• Exercise aim
Revise the text of the items below by substituting "Novinky" for "Aktuality" and keeping everything else unchanged. Leave the pictures out of your answer.

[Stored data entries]
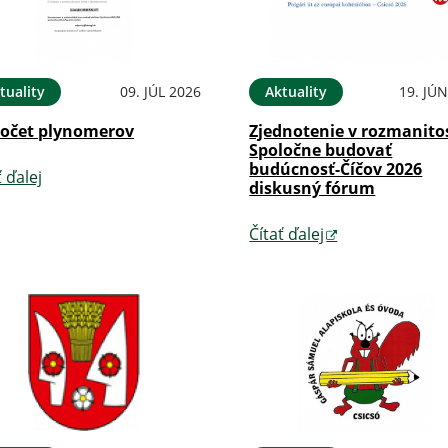
tuality
09. JÚL 2026
Aktuality
19. JÚ
očet plynomerov
Zjednotenie v rozmanitos
Spoločne budovať
budúcnosť-Číčov 2026
ť ďalej
diskusný fórum
Čítať ďalej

• Output for this exercise
tuality
09. JÚL 2026
Novinky
19. JÚ
očet plynomerov
Zjednotenie v rozmanitos
Spoločne budovať
budúcnosť-Číčov 2026
ť ďalej
diskusný fórum
Čítať ďalej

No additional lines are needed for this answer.